What is expected:
Filter this material down to the lines that hold "left", copying each one.

Input:

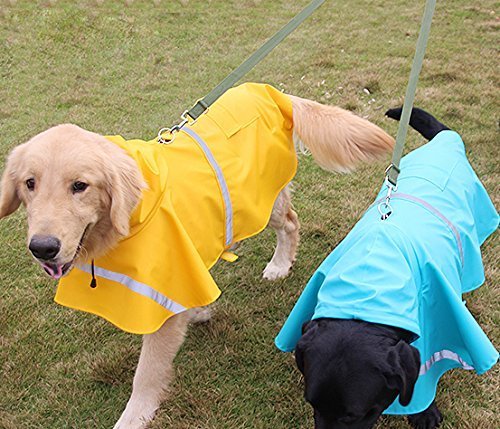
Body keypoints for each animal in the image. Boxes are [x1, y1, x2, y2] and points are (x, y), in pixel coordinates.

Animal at [0, 82, 394, 426]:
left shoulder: (162, 293)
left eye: (80, 186)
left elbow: (147, 372)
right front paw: (201, 310)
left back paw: (280, 264)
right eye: (29, 184)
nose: (42, 247)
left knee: (291, 223)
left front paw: (134, 416)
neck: (128, 218)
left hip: (262, 204)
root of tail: (271, 92)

Task result:
left shoulder: (162, 293)
left eye: (80, 186)
left elbow: (147, 372)
left back paw: (280, 264)
left knee: (291, 223)
left front paw: (134, 416)
left hip: (262, 204)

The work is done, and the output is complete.